• [Kutipan Teks]:
▼

Keywords: the application of e-audit, fraud prevention.

PENDAHULUAN

Reformasi birokrasi menuntut pengelolaan keuangan negara diselenggarakan secara bersih, akuntabel, dan bebas dari korupsi, kolusi, dan nepotisme. Untuk mewujudkannya, maka diperlukan suatu pemeriksaan atas pengelolaan keuangan negara. Pemeriksaan adalah proses
identifikasi masalah, analisis, dan evaluasi yang dilakukan secara independen, objektif, dan
profesional berdasarkan standar pemeriksaan untuk menilai kebenaran, kecermatan, kredibilitas, dan keandalan informasi mengenai pengelolaan dan tanggung jawab keuangan negara, (Undang-undang Nomor 15 Tahun 2006:2).

Kegiatan pemeriksaan ini dilakukan oleh suatu badan pemeriksa yang independen. Hal ini
sesuai dengan amanat yang tertuang dalam Undang-undang Dasar Negara Tahun 1945 pasal 25E dalam Hartoyo (2011:178) yang menyebutkan bahwa untuk memeriksa pengelolaan dan tanggung jawab tentang keuangan negara diadakan suatu Badan Pemeriksa Keuangan yang bebas dan mandiri. Dalam hal ini adalah Badan Pemeriksa Keuangan Republik Indonesia. Badan Pemeriksa Keuangan Republik Indonesia (BPK RI) bertugas memeriksa pengelolaan dan tanggung jawab keuangan negara yang dilakukan oleh Pemerintah Pusat, Pemerintah Daerah, Lembaga Negara lainnya, Bank Indonesia, Badan Usaha Milik Negara, Badan Layanan Umum, Badan Usaha Milik Daerah dan lembaga atau badan lainnya. Hal ini sesuai dengan peraturan yang tertuang dalam Undang-undang No. 15 Tahun 2004 tentang Pemeriksaan Pengelolaan dan Tanggung Jawab Keuangan Negara.

Adapun hasil dari pemeriksaan yang dilakukan oleh BPK RI bukan hanya menghasilkan opini atas laporan keuangan yang diaudit tetapi juga memberikan catatan hasil temuan. Temuan tersebut menjelaskan kelemahan pengendalian internal dan ketidaktaatan entitas terhadap peraturan perundang-undangan. Hasil audit juga memberikan informasi mengenai potensi kerugian negara/daerah yang ditemukan dalam proses audit akibat dari penyalahgunaan dan inefisiensi penggunaan APBN/APBD, (Setyaningrum, 2012:2).

▲

• [Data yang Disediakan]:
▼

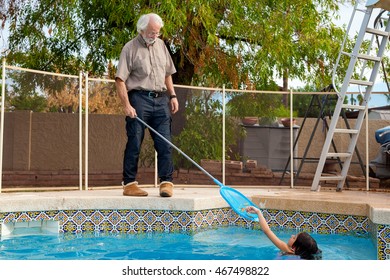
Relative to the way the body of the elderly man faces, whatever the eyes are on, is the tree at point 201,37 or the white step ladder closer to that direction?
the white step ladder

▲

• [Soal Latihan]:
• A. Menurut teks tentang pemeriksaan keuangan negara, apa yang dihasilkan pemeriksaan BPK RI selain opini atas laporan keuangan yang diaudit?
• B. Rangkumlah teks tentang pemeriksaan keuangan negara dalam dua kalimat.
• C. Lanjutkan teks tentang pemeriksaan keuangan negara mulai sesudah kalimat terakhir yang tercantum.

• [Jawaban Tiap Soal]:
• A. Catatan hasil temuan.

• B. Reformasi birokrasi menuntut pengelolaan keuangan negara yang bersih dan akuntabel, sehingga diperlukan pemeriksaan oleh badan yang bebas dan mandiri, yaitu Badan Pemeriksa Keuangan Republik Indonesia (BPK RI). Pemeriksaan BPK RI menghasilkan opini atas laporan keuangan serta catatan temuan mengenai kelemahan pengendalian internal, ketidaktaatan terhadap peraturan perundang-undangan, dan potensi kerugian negara/daerah.

• C.
BPK RI dalam melaksanakan tugas pemeriksaan hanya diberi waktu selama 2 bulan,sedangkan jumlah entitas pemeriksaan BPK dari tahun ke tahun semakin bertambah. Seperti yang dijelaskan dalam Buletin Internal BPK RI Perwakilan Provinsi Sumatera Selatan Edisi Kelima (2012:2), dengan semakin bertambahnya jumlah entitas pengelola keuangan negara dan diperhadapkan dengan waktu pemeriksaan yang singkat sedangkan jumlah pemeriksa BPK masih terbatas mengakibatkan BPK harus mengambil cara yang lebih baik untuk menambah cakupan pemeriksaan. Sebagaimana yang disebutkan oleh Hartoyo (2011:178) dalam penelitiannya yang berjudul Upaya Peningkatan Kinerja Pemeriksaan BPK RI Menggunakan Computer Assisted Audit Techniques, menyatakan agar tugas pemeriksaan dapat berjalan dengan efektif maka diperlukan sebuah perangkat yang membantu auditor dalam melakukan pemeriksaan. Cara tersebut dikenal dengan istilah BPK sinergi.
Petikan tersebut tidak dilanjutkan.